Sua aceitação como fonte do direito administrativo está valizada, ademais pela circunstância de que a própria legislação administrativa invoca o costume para regular determinadas matérias como são, entre outras: o regime autárquico de Concejo aberto; o regime de aproveitamento e desfrute dos bens comunais; o regime de determinados tipos de caça ou os critérios para determinar a propriedade das peças, a organização e funcionamento dos Júris e Tribunais de rego, como o Tribunal das Águas de Valencia.

Por sua vez, a prática supõe uma reiteração na aplicação de um determinado critério em vários casos anteriores, enquanto o precedente pode ser simplesmente a forma em que se resolveu anteriormente um único assunto, análogo a outro pendente de resolução.

Ambos se distinguem do costume em que:

  • Trata-se de regras deduzidas do comportamento da Administração sem intervenção dos administrados, cuja conduta é aqui irrelevante.

  • A prática ou o precedente não têm porquê estar valizados como o costume por um verdadeiro grau de reiteração ou antiguidade, bastando um só comportamento no caso do precedente.

Tanto as práticas como os precedentes administrativos têm uma importância real na vida administrativa, até o ponto que a Administração está obrigada a motivar aquelas resoluções “que se apartem do critério seguido em atuações precedentes”.

Por tanto, a Administração pode ser desvinculado de sua prática ou precedente ao resolver um novo e análogo assunto com só cumprir a carga da motivação, mas isso implicará a exposição de razões objetivas que expliquem e justifiquem a mudança de conduta; caso contrário, a Administração estará vinculada por seu anterior comportamento so pena de incorrer em uma discriminação atentatoria ao princípio de igualdade dos administrados.

3.9. Os PRINCÍPIOS GERAIS DO DIREITO

Para alguns autores, os princípios gerais do Direito identificam-se com os princípios do Direito natural; para outros não são mais que os princípios informadores do Direito positivo, isto é, o arco de abóbada do ordenamento jurídico; para outros, finalmente, seriam ambas coisas ao mesmo tempo, como parece desprender do artigo 1.4 Código Civil quando assinala que “os princípios gerais do Direito se aplicarão em defeito de lei ou costume, sem prejuízo de seu caráter informador do ordenamento jurídico”.

Ademais o Direito administrativo espanhol conta com um reconhecimento já clássico desta fonte na Exposição de Motivos do L.J.C.A. de 1956.

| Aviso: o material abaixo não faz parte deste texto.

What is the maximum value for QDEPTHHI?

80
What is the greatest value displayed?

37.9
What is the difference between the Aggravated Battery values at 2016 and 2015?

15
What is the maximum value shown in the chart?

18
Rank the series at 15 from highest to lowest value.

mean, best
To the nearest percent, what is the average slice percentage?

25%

A Constituição recolhe todos os que se entendem por princípios gerais do Direito em outros sistemas, como a regulação de direitos fundamentais e liberdades ­blicas do Titulo I, ou os princípios de irretroactividad, de igualdade, mérito e capacidade para o acesso à função pública, de responsabilidade patrimonial das administrações públicas, etc.

3.10. A JURISPRUDENCIA

Os Juízes e Tribunais vêem-se impulsionados a seguir os critérios interpretativos sentados pelos órgãos judiciais superiores por razão de coerência ou para evitar a revocación de suas falhas. Ademais, a observancia do precedente judicial é uma conduta juridicamente exigível em virtude do princípio constitucional de igualdade, que proíbe que duas ou mais supostos de fato substancialmente iguais sejam resolvidos de forma injustificadamente dispar, como reiterou o Tribunal Constitucional.

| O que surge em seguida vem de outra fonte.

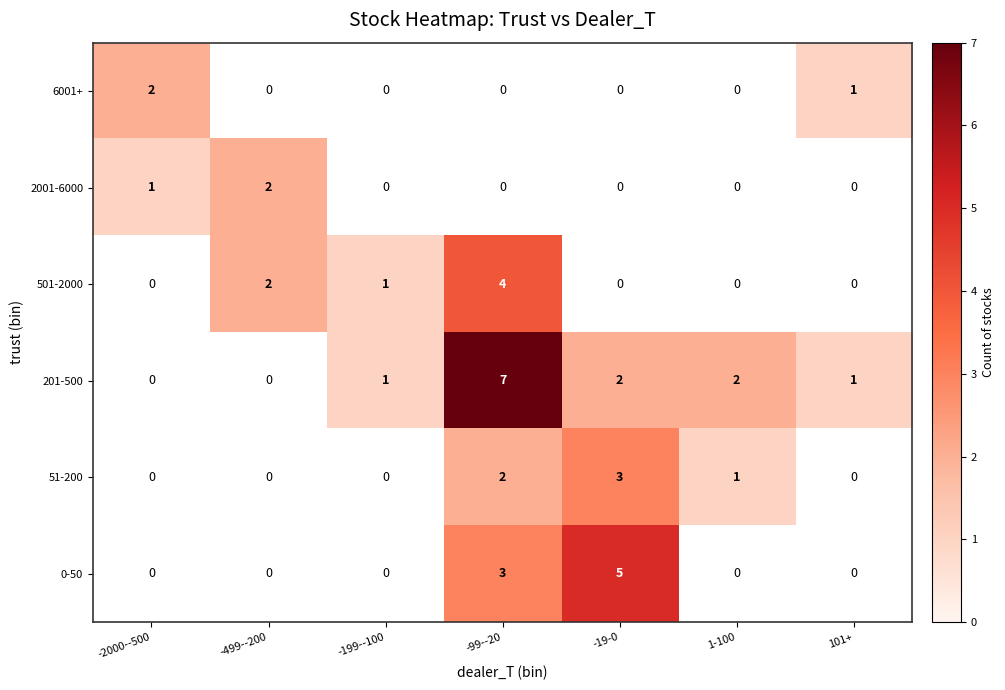

What is the spread (max minus min) of values at -2000--500?

1.0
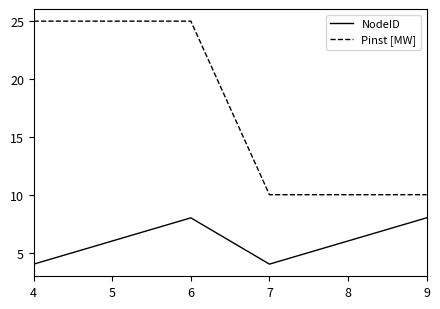

True or false: Pinst [MW] and NodeID cross at least once.

False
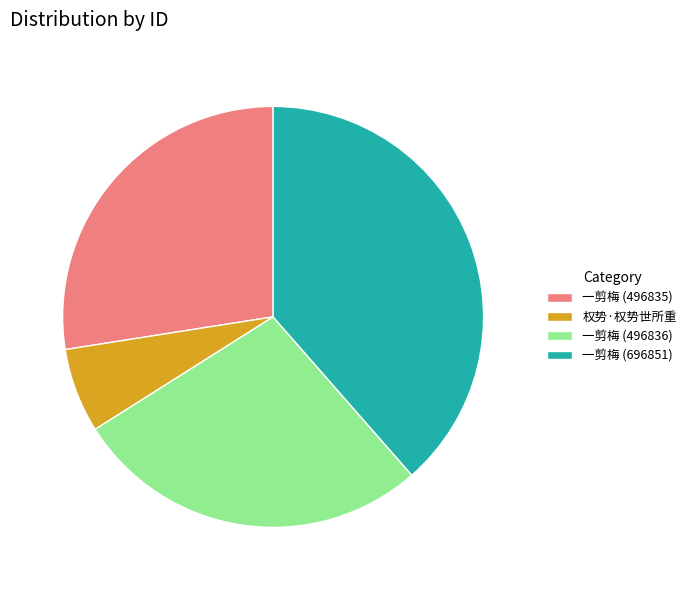

Does 权势·权势世所重 account for over 50% of the chart?

No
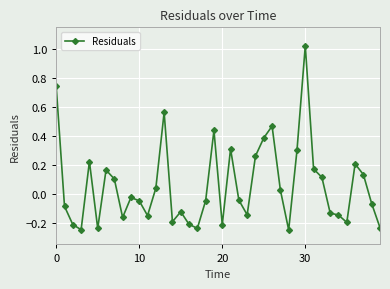

True or false: there are more than 2 points higher than both neighbors.

True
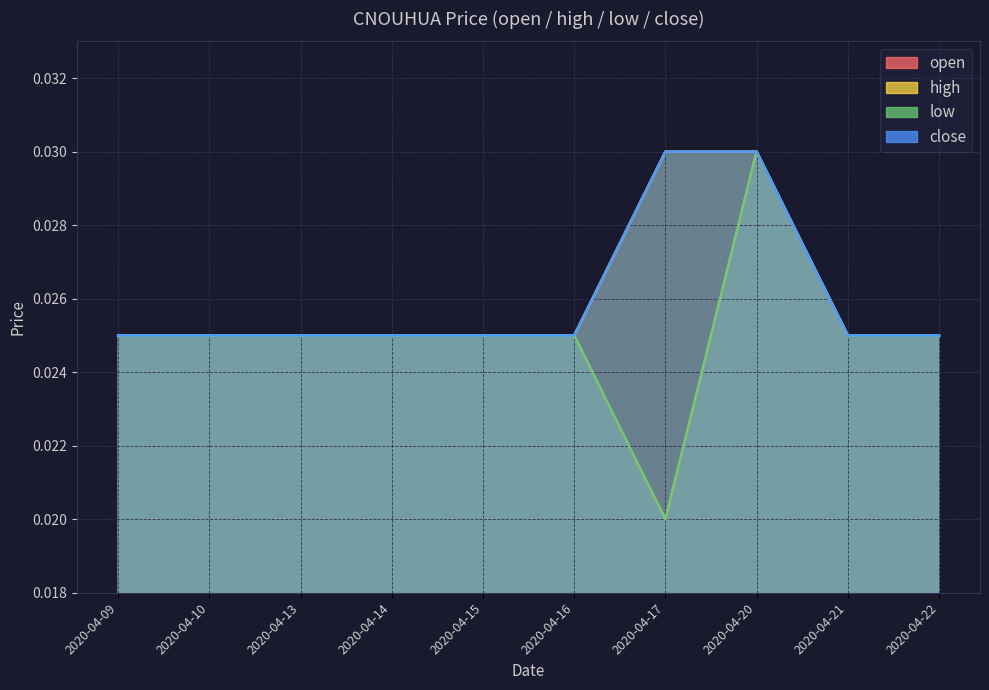

Which category has the lowest value in the high series?

2020-04-09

É na reforma do Código Civil de 1973-74 onde já se menciona à jurisprudencia para, ainda sem a reconhecer diretamente o valor de fonte do Direito, só se estabelece que “complementará o ordenamento jurídico com a doutrina que, de modo reiterado, estabeleça o Tribunal Supremo ao interpretar e aplicar a lei, o costume e os princípios gene­rales do Direito” (artigo 1.6)

Dito preceito há que o entender agora no contexto da Constituição de 1978, que oferece a reali­dêem de uma Justiça constitucional acima do próprio Tribunal Supremo.

Existem ademais outras duas fontes de doutrina jurisprudencial que são fruto de nossa integração europeia: de uma parte, a jurisprudencia do Tribunal Europeu de Direito Humanos e, de outro lado, são vinculantes também para os Tribunais e autoridades espanholas as decisões do Tribunal de Justiça da Comunidade Europeia.